Call and Filter Variants

The bcftools software is used to call and filter variants found within the bam files.

Output files
  • variants/
    • *.vcf.gz filtered vcf files containing variants

Convert Filtered VCF to Pseudogenome

The filtered vcf files are converted to a pseudogenome.

Output files
  • pseudogenomes/
    • *.fas pseudogenome with a base at each position of the reference sequence

Create Alignment from Pseudogenomes

Only those pseudogenome fasta files that have a non-ACGT fraction less than the threshold specified will be included in the aligned_pseudogenomes.fas file. Those failing this will be reported in the low_quality_pseudogenomes.tsv file.

Output files
  • pseudogenomes/
    • aligned_pseudogenomes.fas alignment of all sample pseudogenomes and the reference sequence
    • low_quality_pseudogenomes.tsv a tab separated file of the samples that failed the non-ACGT base threshold

Remove Recombination

The file used for downstream tree building is aligned_pseudogenomes.filtered_polymorphic_sites.fasta.

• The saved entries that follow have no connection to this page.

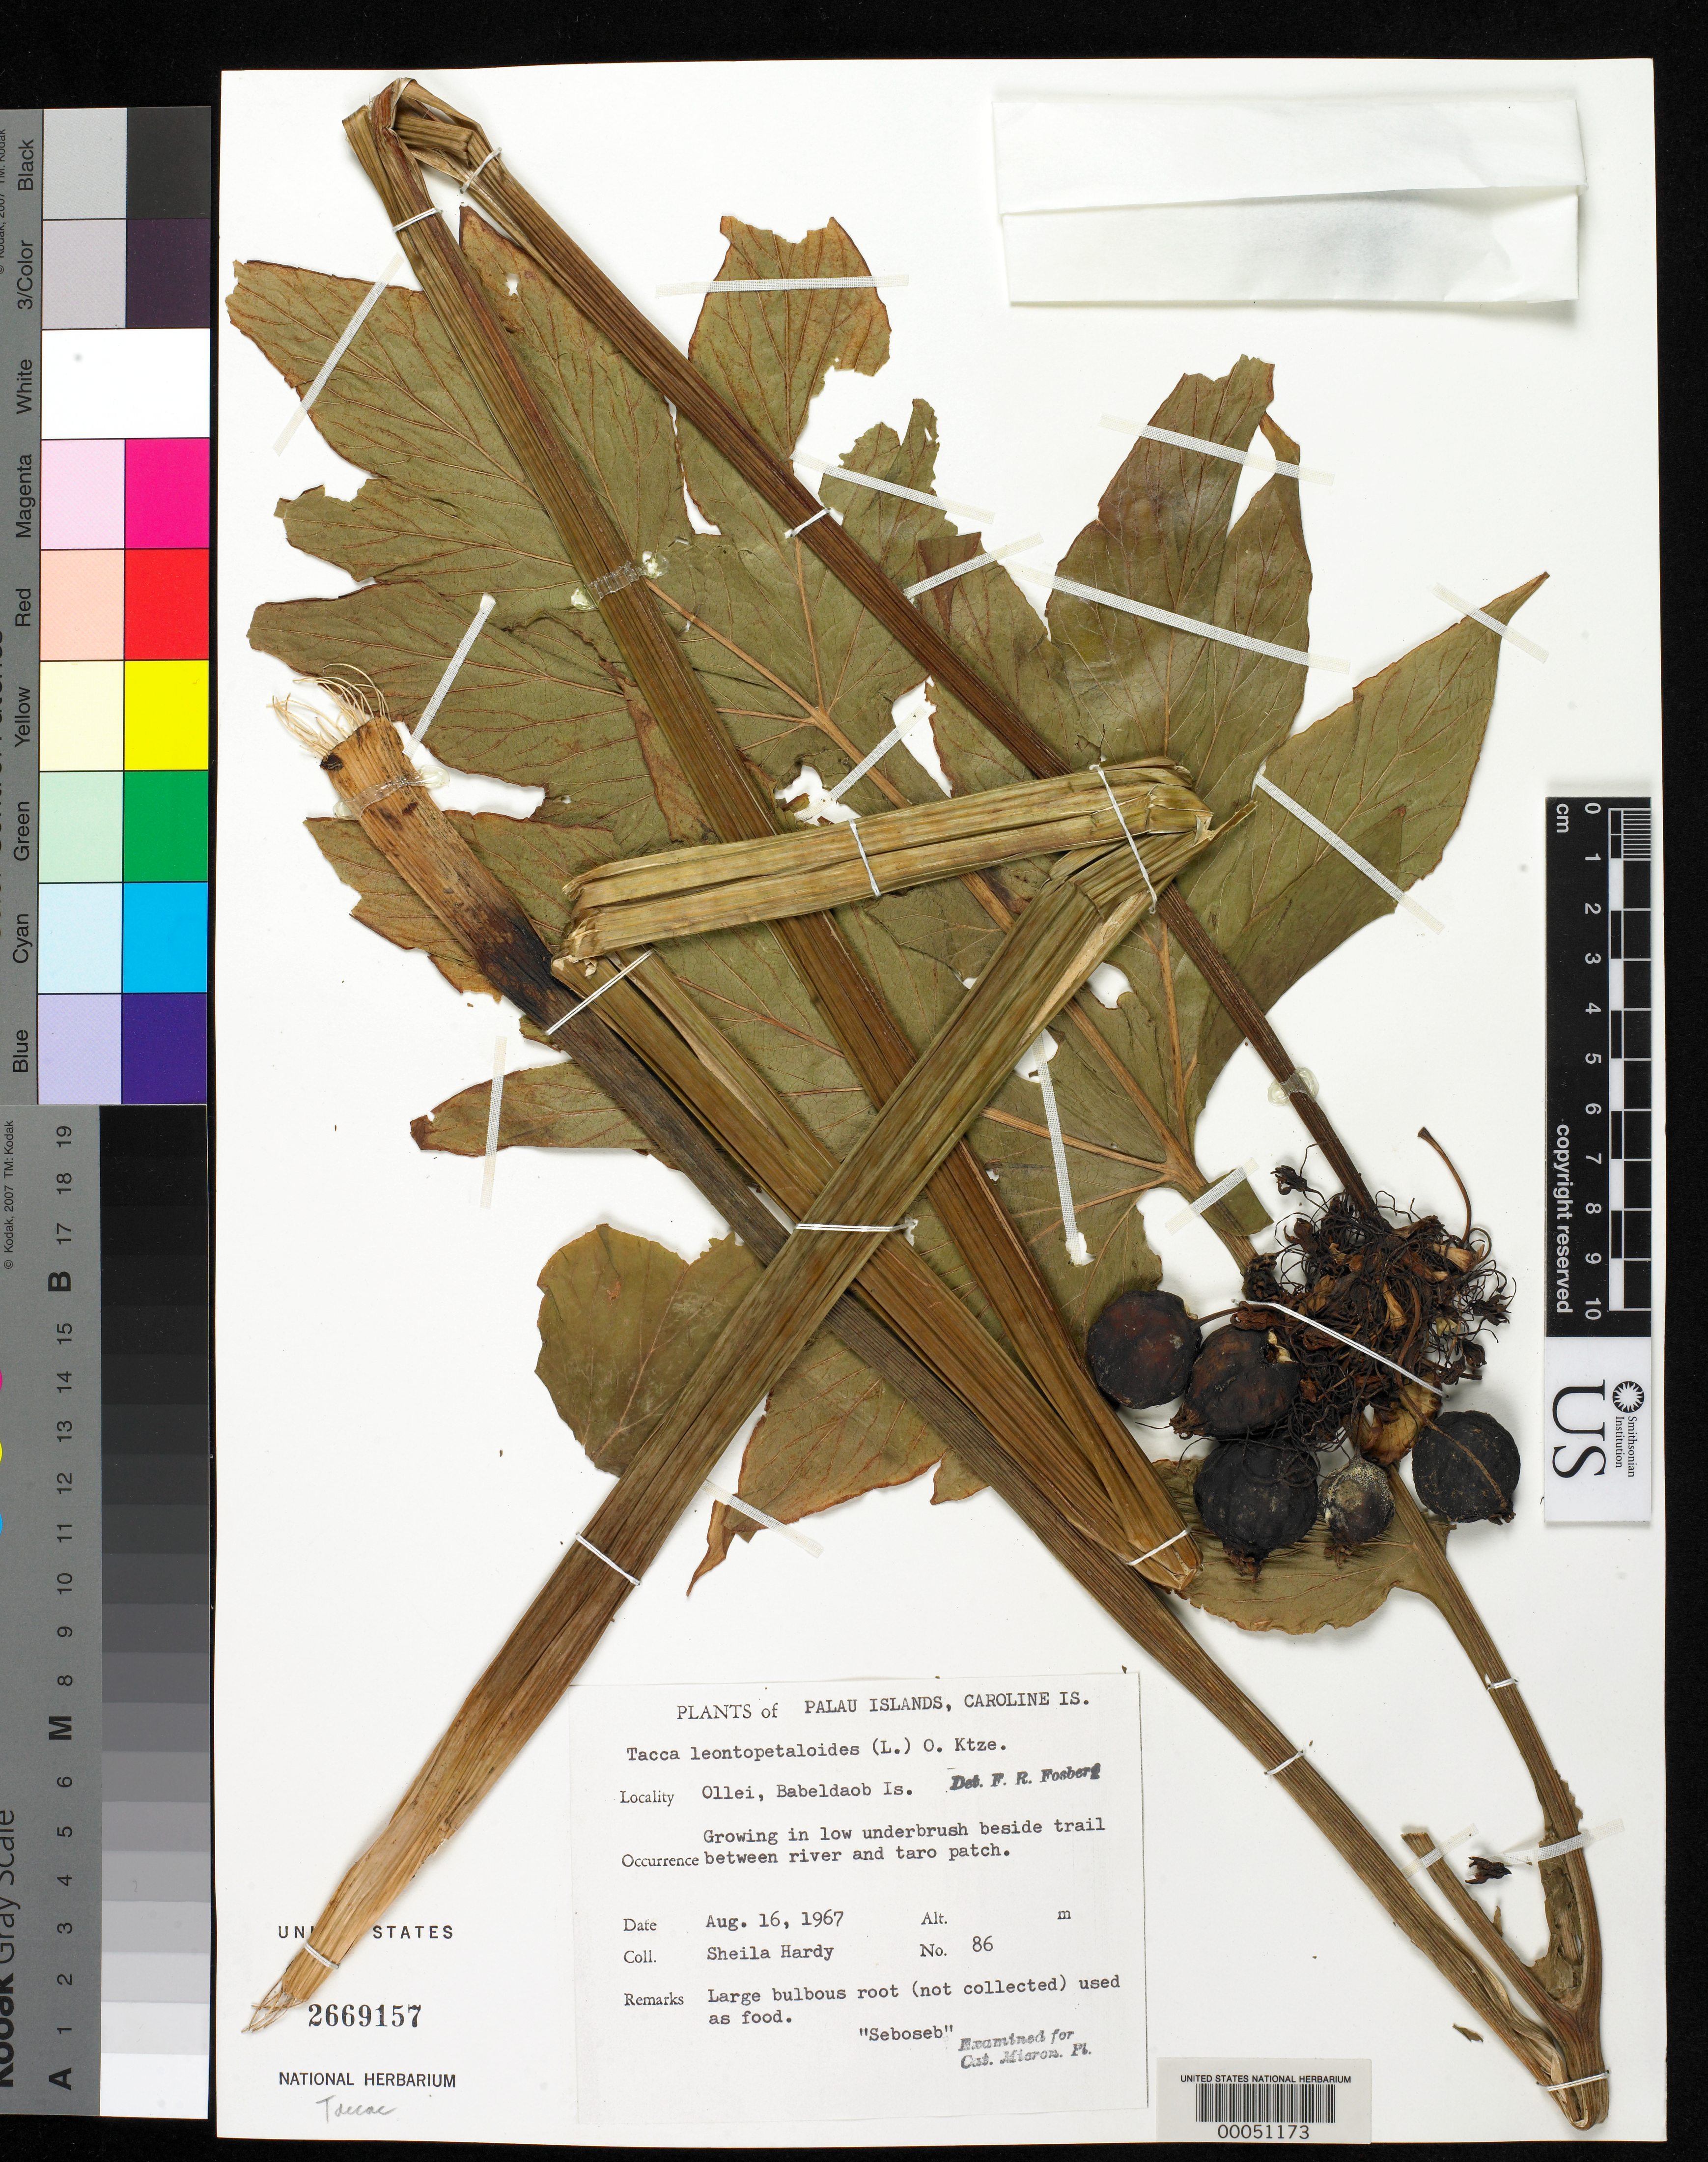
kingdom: Plantae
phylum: Tracheophyta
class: Liliopsida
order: Dioscoreales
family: Dioscoreaceae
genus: Tacca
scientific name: Tacca leontopetaloides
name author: (L.) Kuntze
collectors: S. Hardy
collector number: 86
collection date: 1967-08-16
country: Palau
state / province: Ngarchelong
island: Babeldaob [Babelthuap]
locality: Ollei, Babeldaob Is., Palau Islands, Caroline Islands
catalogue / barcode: US 2669157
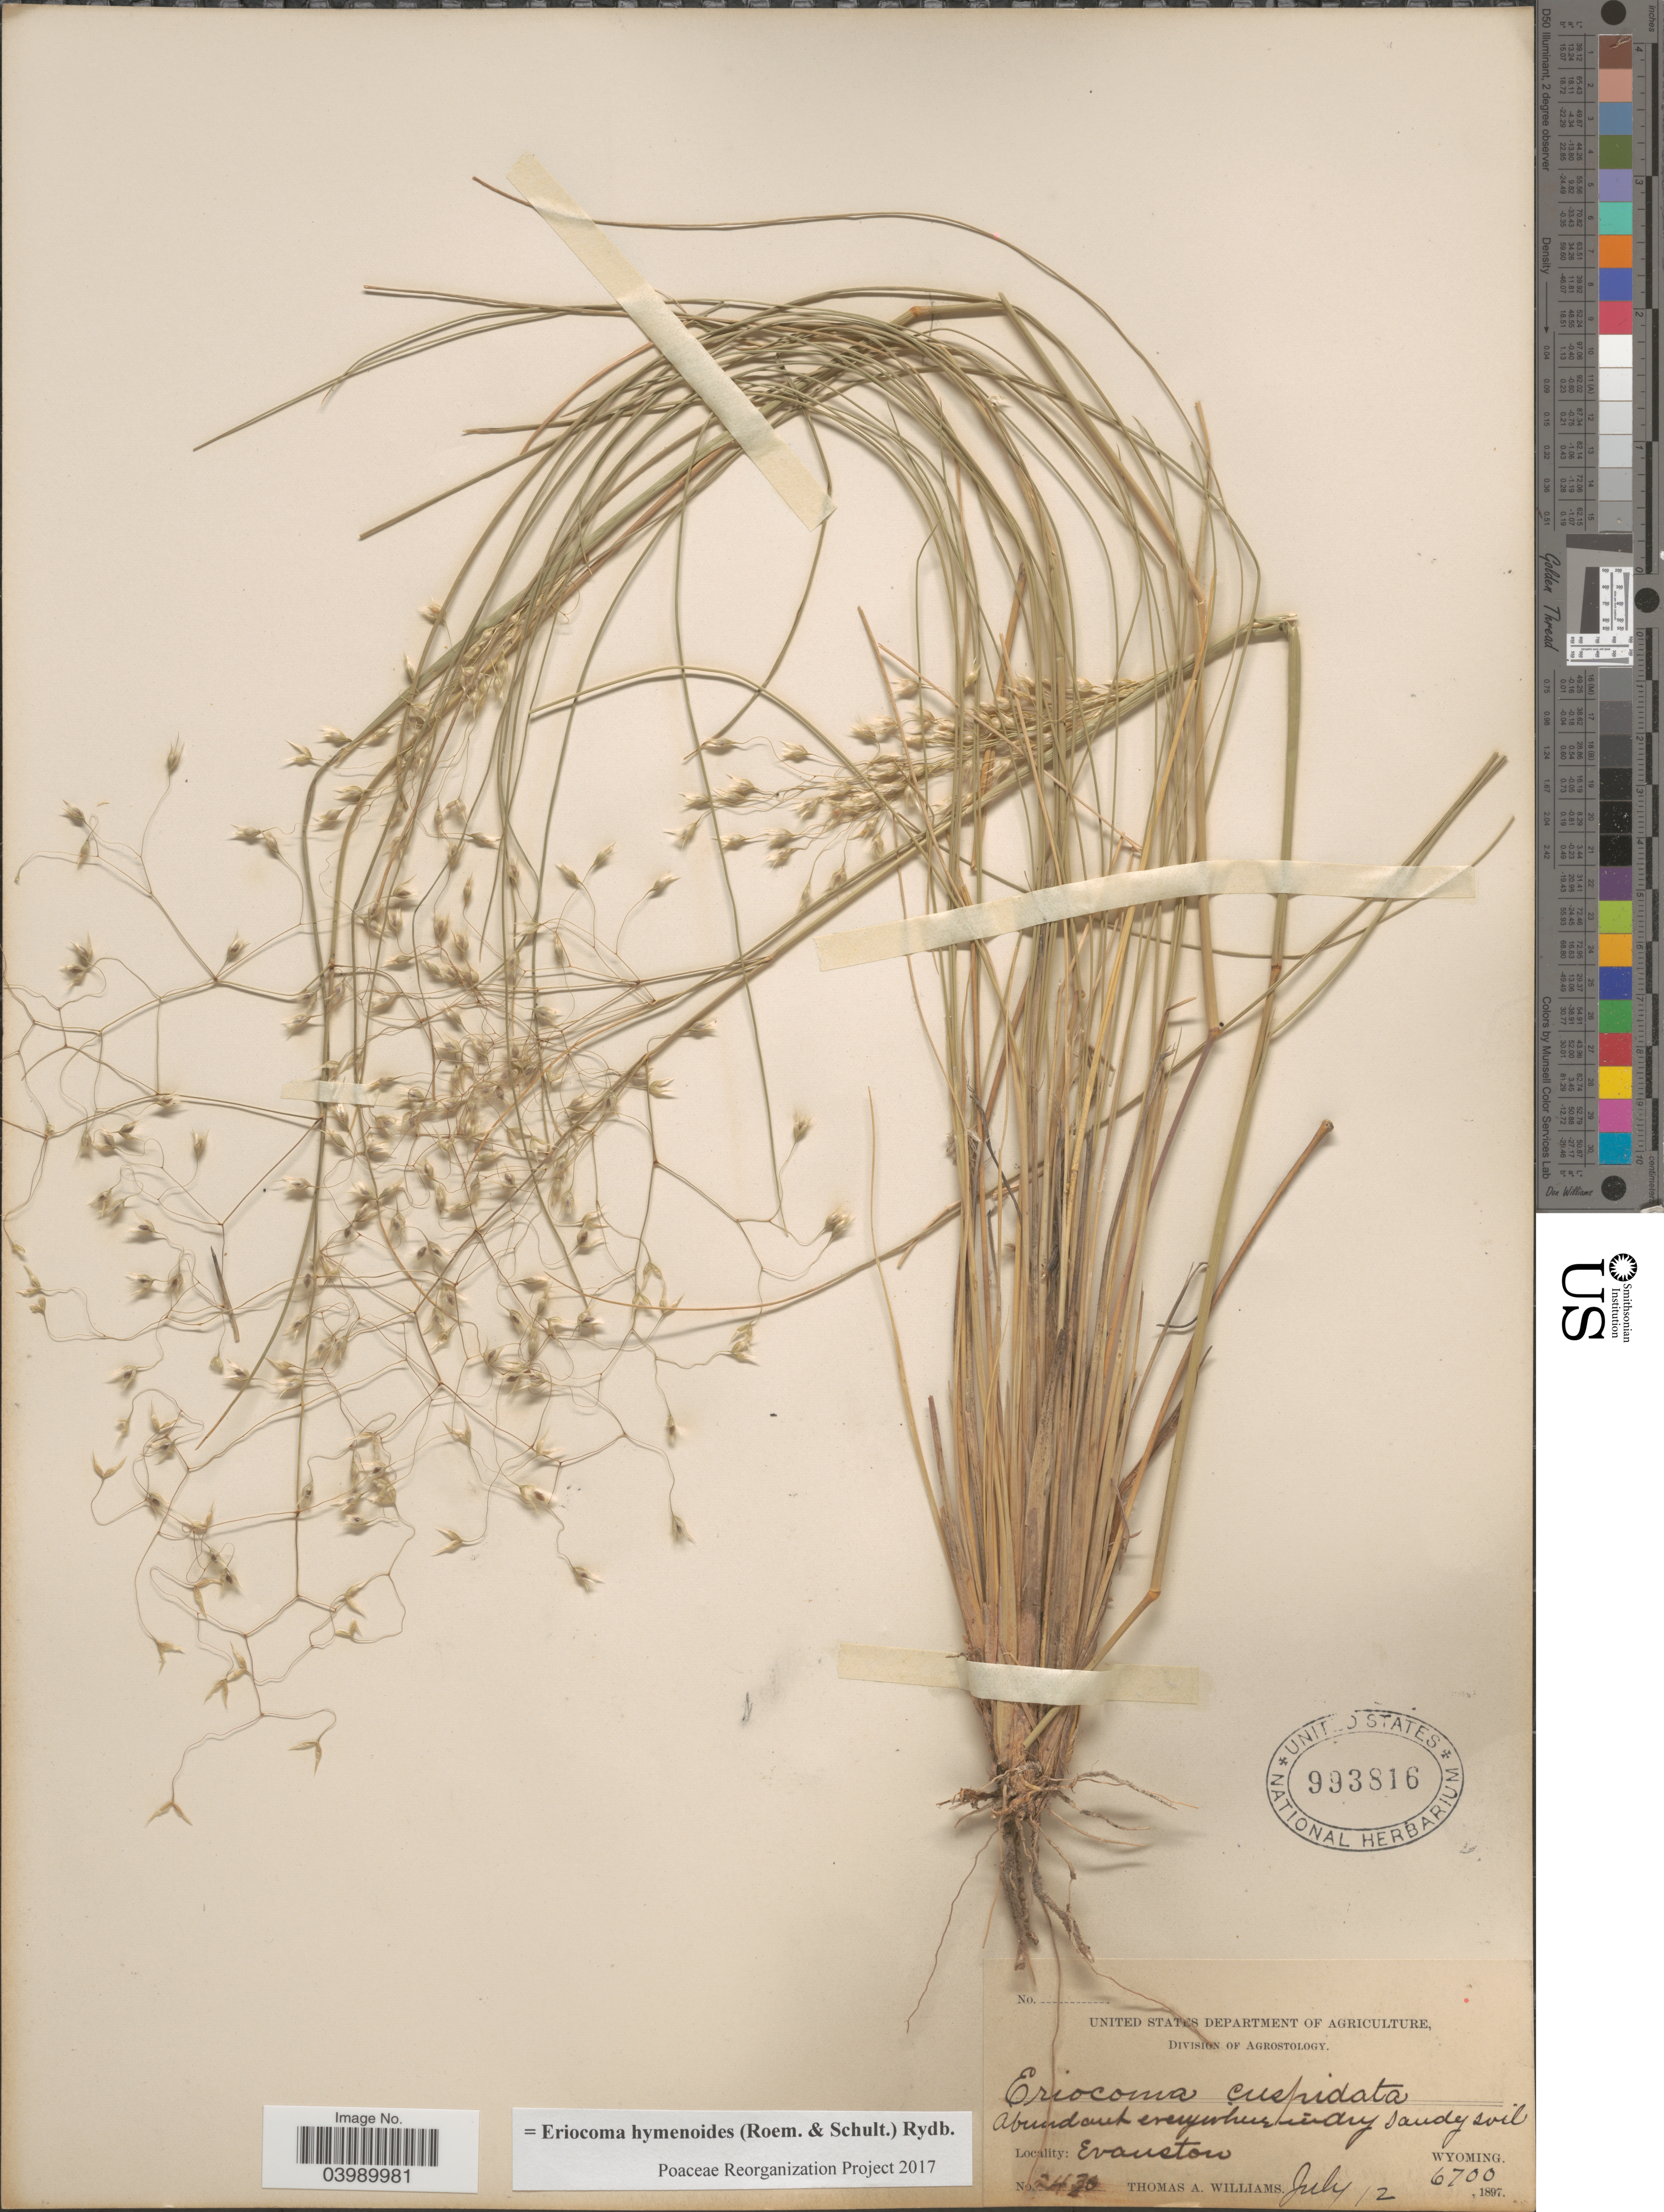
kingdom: Plantae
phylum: Tracheophyta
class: Liliopsida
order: Poales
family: Poaceae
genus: Eriocoma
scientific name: Eriocoma hymenoides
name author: (Roem. & Schult.) Rydb.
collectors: T. A. Williams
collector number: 2430*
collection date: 1897-07-12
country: United States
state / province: Wyoming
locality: Evanston.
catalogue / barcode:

The other files are described in the gubbins documentation

Output files
  • gubbins/
    • aligned_pseudogenomes.branch_base_reconstruction.embl
    • aligned_pseudogenomes.filtered_polymorphic_sites.fasta
    • aligned_pseudogenomes.filtered_polymorphic_sites.phylip
    • aligned_pseudogenomes.final_tree.tre
    • aligned_pseudogenomes.node_labelled.final_tree.tre
    • aligned_pseudogenomes.per_branch_statistics.csv
    • aligned_pseudogenomes.recombination_predictions.embl
    • aligned_pseudogenomes.recombination_predictions.gff
    • aligned_pseudogenomes.summary_of_snp_distribution.vcf

Remove Non-informative Positions

Before building trees, non-informative constant sites are removed from the alignment using snp-sites

Output files
  • snpsites/
    • constant.sites.txt A file with the number of constant sites for each base
    • filtered_alignment.fas Alignment with only informative positions (those positions that have at least one alternative variant base)


Output files

  • rapidnj/
    • rapidnj_phylogeny.tre A newick tree built with RapidNJ


A newick tree is produced in

  • fasttree/
    • fasttree_phylogeny.tre A newick tree built with FastTree


A newick tree is produced in

  • iqtree/
    • *.treefile A ML tree built with IQ-TREE with support values for branches based on bootstrapping


A newick tree is produced in

  • iqtree/
    • output.raxml.bestTree A ML tree built with RAxML-NG selected as the best after running ML
    • A ML tree built with RAxML-NG with support values for branches based on bootstrapping


Quality statistics from the fastq files post trimmimg with fastp, bam files after mapping with bwa, and vcf files after variants are called using bcftools are compiled from the previous outputs using the MultiQC software:

Overall Statistics

A compilation of statistics about read content, mapping and variants General Statistics

FastP Statistics

Statistics gathered when trimming reads FastP Statistics

Mapping Statistics

Statistics gathered when mapping reads Mapping Statistics

Variant Statistics

Statistics gathered when calling variants after filtering Variant Statistics

Pipeline information

Output files
  • pipeline_info/
    • Reports generated by Nextflow: execution_report.html, execution_timeline.html, execution_trace.txt and
    • Reports generated by the pipeline: pipeline_report.html, pipeline_report.txt and software_versions.tsv.
    • Reformatted samplesheet files used as input to the pipeline: samplesheet.valid.csv.

Nextflow provides excellent functionality for generating various reports relevant to the running and execution of the pipeline. This will allow you to troubleshoot errors with the running of the pipeline, and also provide you with other information such as launch commands, run times and resource usage.